I believe that some sort of formal structure for a chat room will facilitate discussion and questions in all other parts of Philosophy SE (including other chat rooms: The Symposium).

  • The Writers SE has a weekly writing exercise for ten minutes (roughly) on a specific topic. Why not have something similar to inspire chat? How about creating a monthly informal (non-comprehensive) syllogism time on something of philosophy? This may be too hard compared to merely writing about anything. But a new chat room can be created, and it can last for a day (roughly). Syllogisms compact so much information into a nice neat format. Yet, there can be variety to them. A precis of an argument per se.

Note that some things below here may sound as if I'm claiming that philosophy is just a bunch of opinions spread around. I do not mean that at all; please have an open mind.

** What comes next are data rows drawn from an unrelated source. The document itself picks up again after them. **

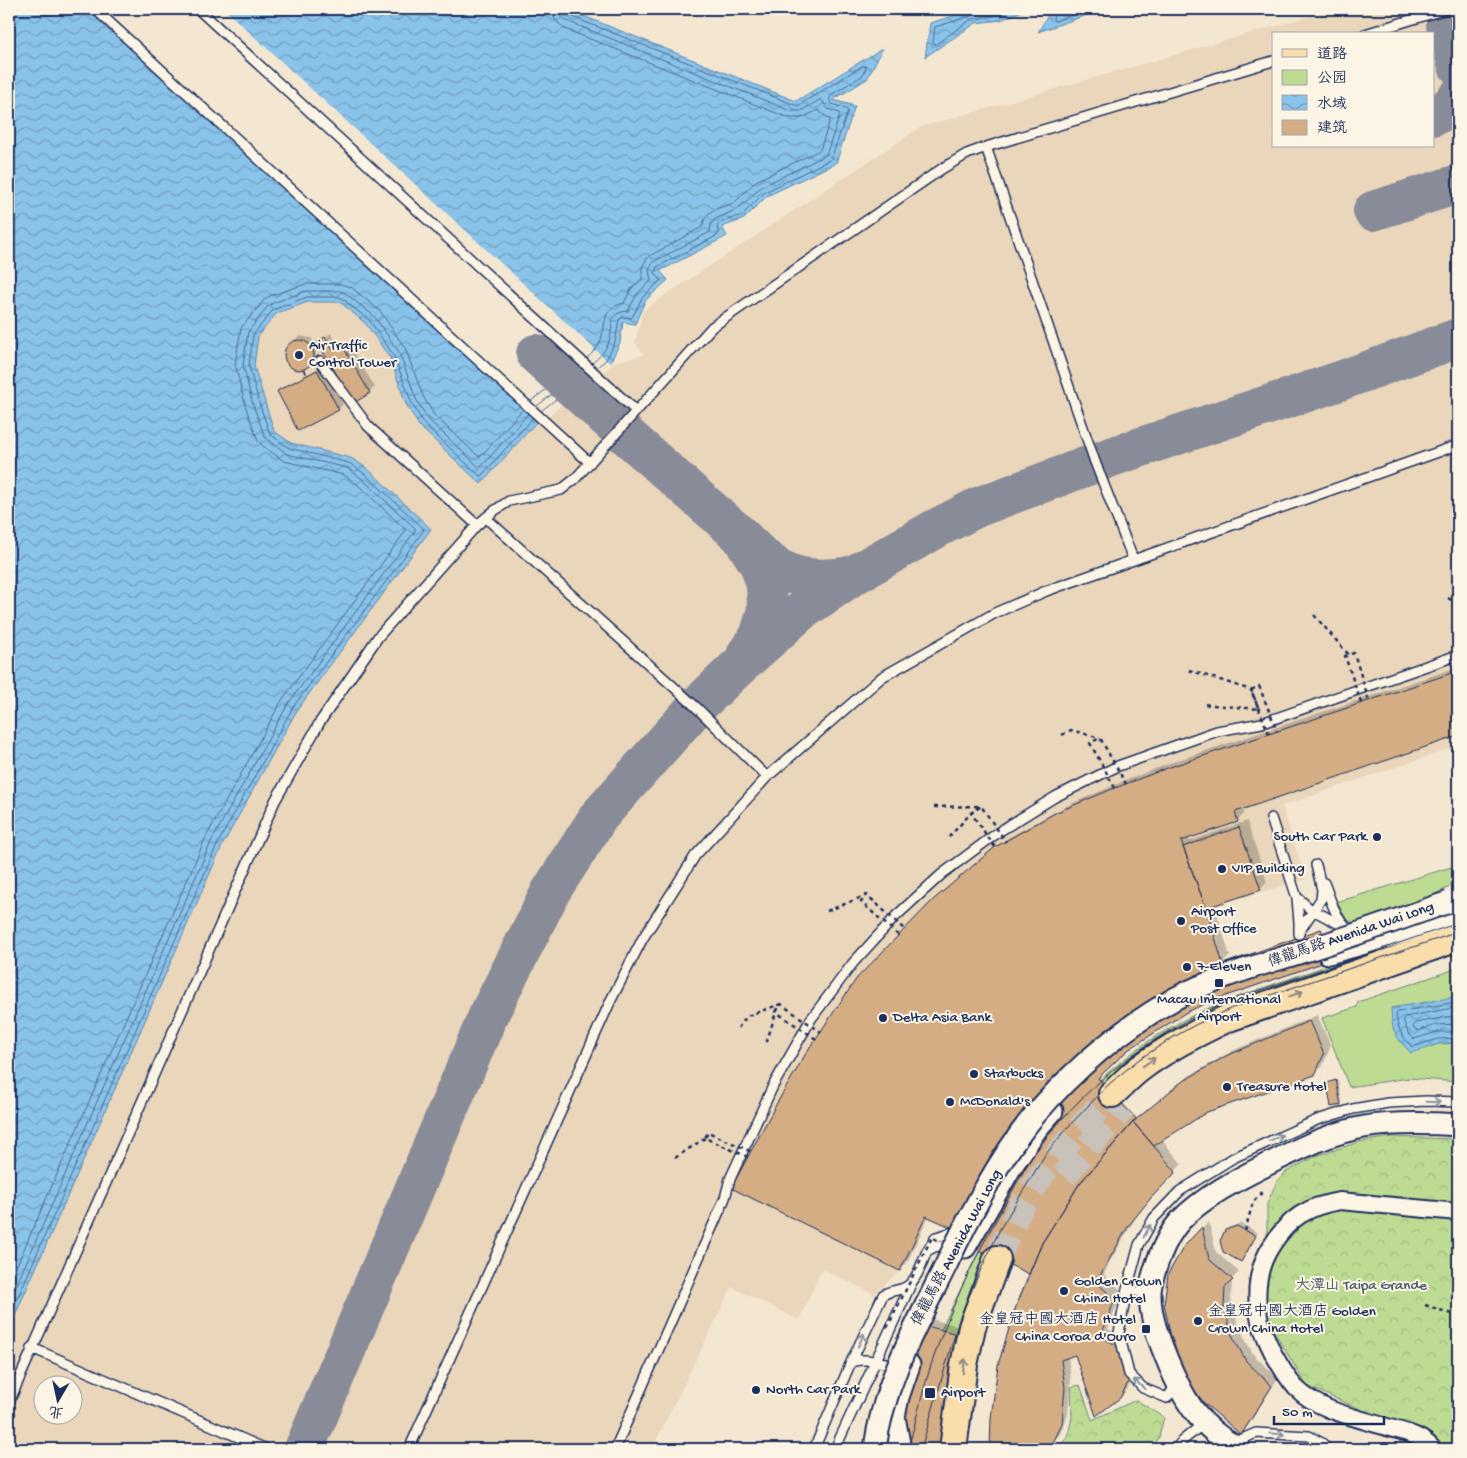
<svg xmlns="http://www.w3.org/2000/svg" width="1467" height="1458" viewBox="0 0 1467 1458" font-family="'Gochi Hand','LXGW WenKai TC',sans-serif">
	<defs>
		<pattern id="forest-crowns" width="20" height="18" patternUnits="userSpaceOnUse" patternTransform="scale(1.25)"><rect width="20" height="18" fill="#bddb93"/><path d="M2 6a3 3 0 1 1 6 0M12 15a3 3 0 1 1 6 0" fill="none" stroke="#a2bc81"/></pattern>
		<pattern id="water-waves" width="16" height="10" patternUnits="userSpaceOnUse" patternTransform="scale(1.25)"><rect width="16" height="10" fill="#8ac3e9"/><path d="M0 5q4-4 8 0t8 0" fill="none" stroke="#709fc0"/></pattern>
	</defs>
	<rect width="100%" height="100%" fill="#f4e7d2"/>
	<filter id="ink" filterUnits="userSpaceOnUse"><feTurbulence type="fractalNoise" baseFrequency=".02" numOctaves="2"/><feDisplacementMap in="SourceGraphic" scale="10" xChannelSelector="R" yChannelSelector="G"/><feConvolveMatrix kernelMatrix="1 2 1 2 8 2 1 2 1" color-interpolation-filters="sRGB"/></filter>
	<g filter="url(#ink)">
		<!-- built -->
		<path fill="#ead6bb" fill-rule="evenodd" d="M9,9h215l386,354 34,-8 -9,-13 8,-32 278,-183 414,-118h123v737l-176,60 24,73 -99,29 16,56 -52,24 -216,241 -29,-12 -26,54 -26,23 -52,-25 -23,51 -67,-33 -80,162h-643zM1273,34h160v112h-160zM42,1386h30v30h-30z"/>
		<!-- green -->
		<path fill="#bddb93" stroke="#6c8578" d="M1458,865v18c-17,8 -89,44 -104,40 -4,-1 -10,-6 -13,-8l-4,-13z
			M1426,931l32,2 -229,78 -122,77 -7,-8c38,-35 73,-57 120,-77z
			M1458,968v114l-49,-4 -60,9 -27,-69 35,-11 1,-5z
			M979,1252l11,5 -47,192h-32l-3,-9 19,-82z"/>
		<!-- forest -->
		<path fill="url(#forest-crowns)" stroke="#6c8578" d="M1391,1137l67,2v310h-57l-4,-24 -90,-39 -48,-79 8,-53v-50l9,-21 10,-11 30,-16 43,-14z
			M1080,1385l12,35 44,-20 28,17 -5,20 -7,12h-94l10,-13 4,-19 -1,-30z"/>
		<!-- water -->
		<path fill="url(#water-waves)" stroke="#5e88b1" d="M9,9h557l230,92 87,-53 -16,31 -34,21 22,6 -19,57 -69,33 -23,23 -22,8 5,9 -67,35 8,9 -23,21 -10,23 -12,-2 -3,21 -10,20 -70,55 -59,66 -62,-58 -13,-22 -16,-46 -24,-34 -26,-22h-32l-31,11 -19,23 -4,30 20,65 17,12 60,15 17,11 63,60 -134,181 -75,136 -213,483z
			M976,9h64l-16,1 -23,10 -25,3 -51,34 5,-34z
			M1052,9h52l-66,23z
			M1458,995v48l-19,1 -28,9c-17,-17 -19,-22 -20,-45l58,-10z"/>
		<!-- pier -->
		<path fill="#f4e7d2" d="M89,9h135l388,356 -72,57z"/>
		<!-- shadow -->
		<path fill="#0003" fill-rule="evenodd" d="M331,333l7,13 9,-5 28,46 -6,5 -50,-50z
			M300,336l11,2 6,9 -2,12 -11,10 -13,-2 -7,-9 3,-12z
			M323,366l20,38 -5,5 -60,-17 6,-6z
			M1458,667v68l-215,73 1,6 -7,7 -48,16 1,4 57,-20 20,61 -7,7 -46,15 16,52 -10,9 102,-36 10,28 -122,43 -25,12 -58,37 -29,27 40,43 51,-43 45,-26 83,-35 14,31 -9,21 -8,7 -108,37 -45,28 21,25 -24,25 -22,28 -27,46 -5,12 18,16 -14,38 16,9 11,35 -8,17 -7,8 -44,-44 -8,2 3,23 -3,36 -8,19 -8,8 -11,7h-50l1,-31 41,-149 -4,4 -69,-49 -31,-8 -22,47 -7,7 41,-377 63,-53 60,-33 55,-24 59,-23zM1105,1032l-35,33 -2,-1z
			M1338,1081l4,21 -2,2 -12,-21z
			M1209,1222l7,30 23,20 -7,7 -1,20 8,28 14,27 25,24 -30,48 -7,7 -56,-187z
			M1241,1223l17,10 -14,25 -3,3 -15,-31 4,-3z
			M931,1319l47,12 -29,118h-61l36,-123z
			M1168,1446l6,3h-10z"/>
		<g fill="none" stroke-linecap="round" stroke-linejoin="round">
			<!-- shore -->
			<path stroke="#476a96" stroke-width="1" d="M552,9l3,11 10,9 224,89h13l16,-8 12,10 -10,30 -64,31 -22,22 -18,6 -7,4 -4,6 -3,8 -54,30 -6,10v12l-11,10 -7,14c-22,6 -17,15 -22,33 -2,10 -8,16 -15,22
				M560,9l1,8 6,4 224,90h10l20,-12 7,10 11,4 1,2 -14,40 -65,32 -23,22 -23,10 -4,5 -1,8 -57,30 -4,8 2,11 -14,13 -9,17c-22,2 -13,14 -19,30 -3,9 -9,16 -17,22
				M566,9v4l4,3 225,89h4l63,-39h3l1,2 -4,8 -30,18c-3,3 -3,7 0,10l14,5 2,2 -17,48 -66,33 -23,23 -23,8 -2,4 2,6 -1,2 -61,32 -2,6 5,6v2l-18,17 -10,20 -9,-1 -4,3 -4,22 -9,18 -9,7
				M974,9l-3,7 -36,11 -2,16 3,1 36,-25 28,-4 14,-6
				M1056,9l-3,9 2,3 34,-12
				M531,401l47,-36
				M537,406l46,-36
				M541,411l47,-37
				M1458,1001l-8,2 -52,9 -2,2c1,14 6,23 16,33l26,-8 20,-1
				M1458,1007l-53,10 -2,2 5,14 6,6 23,-7h21
				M1458,1015l-43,8 -2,2 1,4 3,2 19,-6 22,-1
				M9,1283l197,-446 76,-137 123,-168v-3l-48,-45 -13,-9 -60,-14 -20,-14 -6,-6 -12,-33 -11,-44 6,-36 23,-28 6,-4 35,-12h35l11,3 29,24 25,37 18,48 11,19 44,41h3l42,-47
				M9,1302l203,-462 76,-136 127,-173v-3l-54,-50 -14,-10 -60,-14 -22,-17 -12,-32 -10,-40 5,-33 20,-26 5,-3 33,-12h34l5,2 29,23 25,36 17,47 12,20 51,48 3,-1 46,-52
				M9,1317l209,-474 75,-136 131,-177 -1,-2 -58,-54 -16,-11 -60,-15 -19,-14 -11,-31 -10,-37 4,-31 20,-25 34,-13h32l4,2 27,22 24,35 17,45 12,22 57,53 2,-1 51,-57"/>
			<!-- taxiway -->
			<path stroke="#888b98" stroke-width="40" d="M1446,25l12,41
				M1433,116c11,-4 18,-10 25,-19
				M1373,211l85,-27
				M536,354c67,62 136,121 205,182
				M747,653l12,-16 8,-27 -1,-26 -7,-20 -18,-28c13,13 26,27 43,35 21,10 47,9 70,4
				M304,1449l184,-433 63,-125 48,-75 97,-109 42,-40 63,-56 53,-36 83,-47 41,-21 136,-51 223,-74 121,-44"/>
		</g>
		<!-- building -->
		<path fill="#d4ad85" stroke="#1b2f5e" d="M325,337l8,13 9,-5 28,48 -16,10 -37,-61z
			M284 355a15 15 0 1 1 30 0a15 15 0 1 1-30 0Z
			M317,370l22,40 -41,21 -21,-40z
			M1458,671v65l-223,76 3,10 -57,19 25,67 17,56 -52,24 -56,36 -44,38 -116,167 -29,-13 -26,55 -169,-83 46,-85 31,-53 49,-72 76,-78 62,-53 60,-34 55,-23 60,-23z
			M1239,827l22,63 -55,18 -23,-61z
			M1321,929l10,31 -120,41 -26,12 -57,37 -30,28 38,41 -56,64 -38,60 -13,31 -78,-37 120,-175 44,-38 56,-36 52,-24z
			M1309,1021l15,33 -9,21 -108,37 -53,34 -21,-24 47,-39 46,-27z
			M1336,1080l5,25 -10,2 -4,-24z
			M1133,1122l43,50 -25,26 -22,27 -27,47 -5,11 18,16 -14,37 16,10 12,35 -9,17 -24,18 -21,-61 -14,5 4,27 -3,37 -9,19 -10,6h-53l1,-31 7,-53 17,-56 27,-66 38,-60z
			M1237,1226l19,10 -15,26 -18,-10 -3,-11 5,-11z
			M1202,1227l7,32 24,21 -8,7 -1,20 8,28 14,26 26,25 -31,49 -37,-32 -19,-25 -13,-36 -8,-38 4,-30 16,-28z
			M923,1325l49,13 -28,111h-57z"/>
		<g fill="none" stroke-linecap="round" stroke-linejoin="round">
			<!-- primary-tunnel -->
			<path stroke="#c9c2bb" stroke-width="26" stroke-dasharray="26 13" stroke-linecap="butt" d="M1064,1176l18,-23 42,-46
				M997,1259c9,-20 17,-40 28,-59 24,-39 55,-73 87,-106"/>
			<defs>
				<path id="service" d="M95,9l495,454
					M198,9l438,402
					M1365,34l81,-25
					M986,147l109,315 38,97
					M320,361l48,65 109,99
					M486,518l210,189 71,70
					M1271,818l26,80 2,24v12
					M1324,883c8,20 12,39 30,50
					M1298,898l11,10 32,17
					M1299,932l22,-33 1,-9 -6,-25
					M927,1251l9,-14 24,-7
					M1127,1289l23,6
					M32,1348l234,101
					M851,1362c17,-6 31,3 48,2
					M1177,1384l-10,14 -24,-10 -14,-14 -10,-41 8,-44 12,-44 15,-27 26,-27 53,-33 84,-38 36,-11 35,-6 38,-2 32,1
					M9,1402l266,-601 45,-79 58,-85 99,-112 17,-14 15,-10 52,-11 14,-11 137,-152 231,-159 24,-14 19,-7 287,-86
					M1233,1443l23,-10 53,3 13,7 5,6
					M409,1449l202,-449 32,-62 52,-82 72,-79 115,-100 113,-64 51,-22 412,-146
					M615,1449l110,-251 5,-19 43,-93 38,-67 42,-56 43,-47 46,-42 58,-43 55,-34 63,-31 99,-35 45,-8 196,-68
					M814,1449l37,-87 32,-67c7,-5 16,-4 23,-8 11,-6 16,-25 21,-36l7,-4 20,-4
					M835,1449l77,-167
					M1176,1449l6,-8 22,-18"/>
				<path id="minor" d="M1433,1449c-10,-13 -28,-17 -43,-21 -31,-10 -70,-16 -94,-40 -9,-10 -17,-24 -23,-35 -6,-12 -11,-22 -14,-36 -4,-26 -2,-50 13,-72 17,-27 36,-39 68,-44l118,11"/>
				<path id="tertiary" d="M1328,953l70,-19 60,-19
					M965,1247l47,-82 25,-37 15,-17
					M900,1449l-6,-32 4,-20 11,-32
					M1239,1449c-41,-23 -56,-50 -73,-92 -8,-20 -16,-41 -16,-63 0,-12 5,-25 9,-36 5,-13 11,-26 21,-37 21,-23 60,-43 88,-57 31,-15 62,-31 96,-37 31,-5 62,-4 94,-2"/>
				<path id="primary" d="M1112,1094c9,-8 17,-17 26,-24 27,-21 57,-36 88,-51l232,-81
					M953,1449l11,-84 8,-38 25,-68"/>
			</defs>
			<!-- service casing -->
			<use href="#service" stroke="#1b2f5e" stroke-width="12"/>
			<!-- minor casing -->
			<use href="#minor" stroke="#1b2f5e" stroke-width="20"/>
			<!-- tertiary casing -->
			<use href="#tertiary" stroke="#1b2f5e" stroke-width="25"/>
			<!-- primary casing -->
			<use href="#primary" stroke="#1b2f5e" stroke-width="30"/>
			<!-- path -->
			<path stroke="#1b2f5e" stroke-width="2.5" stroke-dasharray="4 4" stroke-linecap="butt" d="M304,370l3,6
				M1448,598l10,6
				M1314,615l35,40
				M1189,670l62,20 8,19 -58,-5
				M1062,735l9,-5 29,8
				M934,807l47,-1 -10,7 -23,25
				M827,911l40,-16
				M738,1028l9,-12 34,-12 -5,8 -10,32
				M675,1158l30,-20
				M1245,1231l8,-29 8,-8 -2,-6
				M1425,1305l33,11"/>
			<!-- service -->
			<use href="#service" stroke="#fcf5e5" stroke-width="9"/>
			<!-- minor -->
			<use href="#minor" stroke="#fcf5e5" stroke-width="16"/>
			<!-- tertiary -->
			<use href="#tertiary" stroke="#fcf5e5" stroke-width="21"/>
			<!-- primary -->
			<use href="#primary" stroke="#f9ddab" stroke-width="26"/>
			<!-- tram -->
			<path stroke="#1b2f5e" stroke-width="1" d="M908,1449c8,-28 14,-56 23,-84 18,-53 41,-103 69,-152 14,-24 26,-49 43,-71 48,-62 113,-111 185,-141l230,-78
				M921,1449l39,-132 22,-50 18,-38 45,-74 23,-28 40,-42 30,-25 34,-22 23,-13 37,-17 226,-76"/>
			<defs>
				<path id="tertiary-bridge" d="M875,1449c8,-65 41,-123 70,-182 24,-50 52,-106 88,-150 40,-47 89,-89 143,-119 41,-22 88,-34 132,-48 47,-15 94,-32 141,-48"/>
			</defs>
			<!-- tertiary-bridge casing -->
			<use href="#tertiary-bridge" stroke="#1b2f5e" stroke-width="25" stroke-linecap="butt"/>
			<!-- path-bridge -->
			<path stroke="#1b2f5e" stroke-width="2.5" stroke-dasharray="4 4" stroke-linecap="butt" d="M1361,703l-16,-47 9,-3 15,48
				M1269,734l-18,-44 8,-4 18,45
				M1115,788l-25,-45 10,-5 26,46
				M995,847l-24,-34 10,-7 25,36
				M898,935l-37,-33 6,-7 37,34
				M816,1039l-40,-27 5,-8 40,28
				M748,1157l-43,-19 3,-6 44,20
				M887,1328l45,-91 7,4"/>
			<!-- tertiary-bridge -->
			<use href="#tertiary-bridge" stroke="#fcf5e5" stroke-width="21"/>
		</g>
		<!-- one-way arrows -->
		<defs><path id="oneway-shaft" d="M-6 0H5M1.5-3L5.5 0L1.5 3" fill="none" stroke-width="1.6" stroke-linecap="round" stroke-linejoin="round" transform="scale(1.25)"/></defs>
		<g stroke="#8a8684">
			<use href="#oneway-shaft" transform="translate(1296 994) rotate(-19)"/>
			<use href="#oneway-shaft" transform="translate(1149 1062) rotate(-34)"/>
			<use href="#oneway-shaft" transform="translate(964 1366) rotate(-80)"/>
		</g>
		<g stroke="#8c92a2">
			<use href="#oneway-shaft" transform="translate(1433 1102) rotate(2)"/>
			<use href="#oneway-shaft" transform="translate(1276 1138) rotate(-23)"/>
			<use href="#oneway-shaft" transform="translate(1147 1231) rotate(-62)"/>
			<use href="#oneway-shaft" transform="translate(861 1340) rotate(-65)"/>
			<use href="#oneway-shaft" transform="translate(1139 1384) rotate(-138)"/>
			<use href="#oneway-shaft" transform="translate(1277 1434) rotate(3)"/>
		</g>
	</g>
	<!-- markers -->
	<g fill="#1b2f5e" stroke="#fcf5e5" stroke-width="2">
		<circle cx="299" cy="355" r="5"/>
		<circle cx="1377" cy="837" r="5"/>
		<circle cx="1222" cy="869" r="5"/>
		<circle cx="1181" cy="921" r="5"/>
		<circle cx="1187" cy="967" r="5"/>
		<rect x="1214" y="978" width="10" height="10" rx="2.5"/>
		<circle cx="883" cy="1018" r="5"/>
		<circle cx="974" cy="1074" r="5"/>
		<circle cx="1227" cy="1087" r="5"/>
		<circle cx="950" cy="1102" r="5"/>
		<circle cx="1064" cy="1291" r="5"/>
		<circle cx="1198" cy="1321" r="5"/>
		<rect x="1141" y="1324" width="10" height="10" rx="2.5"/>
		<circle cx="756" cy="1390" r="5"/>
		<rect x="924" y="1387" width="12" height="12" rx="2.5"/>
	</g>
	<g text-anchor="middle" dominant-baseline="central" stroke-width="4" stroke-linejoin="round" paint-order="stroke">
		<!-- poi labels -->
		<g font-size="15" fill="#1b2f5e" stroke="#fcf5e5" text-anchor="start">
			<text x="309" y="346">Air Traffic<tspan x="309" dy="17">Control Tower</tspan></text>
			<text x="1367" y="837" text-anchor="end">South Car Park</text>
			<text x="1232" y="869">VIP Building</text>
			<text x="1191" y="912">Airport<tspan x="1191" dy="17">Post Office</tspan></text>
			<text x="1197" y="967">7-Eleven</text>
			<text x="1219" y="1000" text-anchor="middle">Macau International<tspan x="1219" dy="17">Airport</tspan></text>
			<text x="893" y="1018">Delta Asia Bank</text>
			<text x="984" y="1074">Starbucks</text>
			<text x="1237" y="1087">Treasure Hotel</text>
			<text x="960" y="1102">McDonald's</text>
			<text x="1074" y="1282">Golden Crown<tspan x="1074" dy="17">China Hotel</tspan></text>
			<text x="1208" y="1312">金皇冠中國大酒店 Golden<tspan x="1208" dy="17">Crown China Hotel</tspan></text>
			<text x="1136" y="1320" text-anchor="end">金皇冠中國大酒店 Hotel<tspan x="1136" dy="17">China Coroa d'Ouro</tspan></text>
			<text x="766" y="1390">North Car Park</text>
			<text x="941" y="1393">Airport</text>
		</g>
		<!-- street labels -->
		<g font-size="15" fill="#1b2f5e" stroke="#fcf5e5">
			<text transform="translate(1351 935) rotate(-19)">偉龍馬路 Avenida Wai Long</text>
			<text transform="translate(957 1248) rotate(-62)">偉龍馬路 Avenida Wai Long</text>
		</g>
		<!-- park labels -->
		<g font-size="15" fill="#445a6b" stroke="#fcf5e5">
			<text x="1361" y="1286">大潭山 Taipa Grande</text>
		</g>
	</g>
	<!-- margin -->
	<rect width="1467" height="1458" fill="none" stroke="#fcf5e5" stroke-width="30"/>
	<rect x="15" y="15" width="1437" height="1428" fill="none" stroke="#1b2f5e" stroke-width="2" filter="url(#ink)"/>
	<!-- legend -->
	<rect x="1272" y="32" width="162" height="115" fill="#fcf5e5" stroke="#a2a6af"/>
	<rect x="1282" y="49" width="25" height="8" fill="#f9ddab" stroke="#a2a6af"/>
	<text x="1317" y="58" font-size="15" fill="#1b2f5e">道路</text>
	<rect x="1282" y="70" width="25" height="15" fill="#bddb93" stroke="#a2a6af"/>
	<text x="1317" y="82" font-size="15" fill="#1b2f5e">公园</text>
	<rect x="1282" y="95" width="25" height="15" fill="url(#water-waves)" stroke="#a2a6af"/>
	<text x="1317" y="108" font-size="15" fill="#1b2f5e">水域</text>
	<rect x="1282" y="120" width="25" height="15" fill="#d4ad85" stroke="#a2a6af"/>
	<text x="1317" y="132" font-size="15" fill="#1b2f5e">建筑</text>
	<!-- north arrow -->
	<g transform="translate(58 1400) rotate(189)"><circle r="24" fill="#fcf5e5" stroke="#a2a6af"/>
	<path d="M0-4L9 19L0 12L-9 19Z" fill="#1b2f5e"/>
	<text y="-8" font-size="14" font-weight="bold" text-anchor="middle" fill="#1b2f5e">北</text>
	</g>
	<!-- scale -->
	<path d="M1274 1416v8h110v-8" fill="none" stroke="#1b2f5e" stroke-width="2.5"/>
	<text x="1282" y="1416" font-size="15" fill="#1b2f5e" stroke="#fcf5e5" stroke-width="4" paint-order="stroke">50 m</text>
</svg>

  • Argument topic. Call it a debate maybe. Two high reputation (well read) users dual out two opposing views for a time that works for them. Then maybe, everyone else for a specific time, such as after a week (or not), votes on who is more convincing. This could happen monthly.

  • A new chat room for something about what you believe in. However armchair philosophic that sounds, just what system(s) do you personally ascribe to? I think you mean the general chat room, but again, this would probably be better if it were created into a new chat room. After all, people like talking about "their" beliefs. Maybe this would just scratch the surface, how else can we go deeper on something that should not be used in Q & A?

I do not know the capabilities of SE (but some code for incorporating voting doesn't sound that bad). That's all I got for now. I hope that inspired some other ideas to heat up the frigid state of dialogue...especially that happened in March...in The Symposium.